Axiscades Technologies Ltd. is confident about achieving its billion-dollar revenue target by 2030, backed by strong growth across core domains and strategic investments, according to Chief Operating Officer D Murali Krishnan.
Krishnan outlined the roadmap that will help the engineering and technology solutions provider achieve its ambitious Rs 9,000-crore revenue target by the end of this decade.
"This confidence stems from our strong presence in key domains and a three-decade track record of delivering mature, market-ready products. told NDTV Profit in a conversation on Friday. "Currently, only 25% of our offerings are products, with the rest being services."
"Our goal is to flip this model to an 80–20 product-to-service ratio.
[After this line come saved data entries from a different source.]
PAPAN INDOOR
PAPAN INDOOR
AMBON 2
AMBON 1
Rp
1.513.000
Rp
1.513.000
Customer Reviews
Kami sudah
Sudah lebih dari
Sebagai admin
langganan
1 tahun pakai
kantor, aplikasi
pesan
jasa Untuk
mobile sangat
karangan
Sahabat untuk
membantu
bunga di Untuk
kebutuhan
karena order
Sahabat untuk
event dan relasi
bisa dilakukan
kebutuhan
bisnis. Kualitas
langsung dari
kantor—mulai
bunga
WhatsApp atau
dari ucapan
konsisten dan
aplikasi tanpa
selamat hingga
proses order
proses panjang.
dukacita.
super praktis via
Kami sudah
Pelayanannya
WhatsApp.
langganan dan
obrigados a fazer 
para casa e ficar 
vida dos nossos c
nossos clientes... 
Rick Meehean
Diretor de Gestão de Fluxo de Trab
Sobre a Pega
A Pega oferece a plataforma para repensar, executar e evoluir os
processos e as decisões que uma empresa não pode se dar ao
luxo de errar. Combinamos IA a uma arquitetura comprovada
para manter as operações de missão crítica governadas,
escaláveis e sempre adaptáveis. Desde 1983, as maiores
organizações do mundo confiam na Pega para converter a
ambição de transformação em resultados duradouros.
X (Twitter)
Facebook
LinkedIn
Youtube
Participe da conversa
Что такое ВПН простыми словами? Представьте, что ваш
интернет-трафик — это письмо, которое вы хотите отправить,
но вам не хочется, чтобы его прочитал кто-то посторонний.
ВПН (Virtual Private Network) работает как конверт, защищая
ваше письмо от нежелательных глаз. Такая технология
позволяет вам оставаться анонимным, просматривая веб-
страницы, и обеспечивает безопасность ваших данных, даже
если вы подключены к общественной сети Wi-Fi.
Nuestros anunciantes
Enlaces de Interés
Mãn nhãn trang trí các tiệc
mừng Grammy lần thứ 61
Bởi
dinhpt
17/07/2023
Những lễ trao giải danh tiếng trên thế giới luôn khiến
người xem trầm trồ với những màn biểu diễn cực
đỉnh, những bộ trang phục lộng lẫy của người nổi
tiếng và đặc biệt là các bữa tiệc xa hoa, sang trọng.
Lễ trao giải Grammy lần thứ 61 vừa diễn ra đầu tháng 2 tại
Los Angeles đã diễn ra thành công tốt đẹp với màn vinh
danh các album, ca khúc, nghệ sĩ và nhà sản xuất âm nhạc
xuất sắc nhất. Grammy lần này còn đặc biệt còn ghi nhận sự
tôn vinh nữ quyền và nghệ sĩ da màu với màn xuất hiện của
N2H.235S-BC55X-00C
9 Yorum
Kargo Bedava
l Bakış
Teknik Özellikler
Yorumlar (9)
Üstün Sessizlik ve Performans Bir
With this strategic shift, we are confident in achieving our billion-dollar aspiration," he said.
Axiscades expects to drive steady and non-linear growth by investing in significant infrastructure for defence manufacturing, integration testing, and ESAI capabilities. In FY25, the company reported 15.1% adjusted Ebitda margin. Looking ahead to FY26, Krishnan stated that Axiscades expects around 50% increase.
"We are coming up with this infrastructure both in Bangalore and Hyderabad. So, this infrastructure will help us flip to not only a services company, but to increase our product manufacturing and MRO," he said. "So those things would help us push towards a billion-dollar company."
In FY26, Axiscades expects strong growth across core domains, including defence and aerospace, by 35%. This robust sectoral growth is projected to drive the company's top line to approximately Rs 1,500 crore.
Regarding the modest growth in FY25, Krishnan attributed it to internal restructuring and a strategic refocus on core niche verticals.
"While we operate across many verticals, there are a few niche verticals that are strategic to the organization. Number two, post-Covid increases happened in sectors like aerospace, which have now come back after a strong dip," the COO said.
Some defence programmes are scheduled for 2026 instead of 2025, he said. "This is a known fact for us, and we are confident we will come back strongly in the years to come," he said.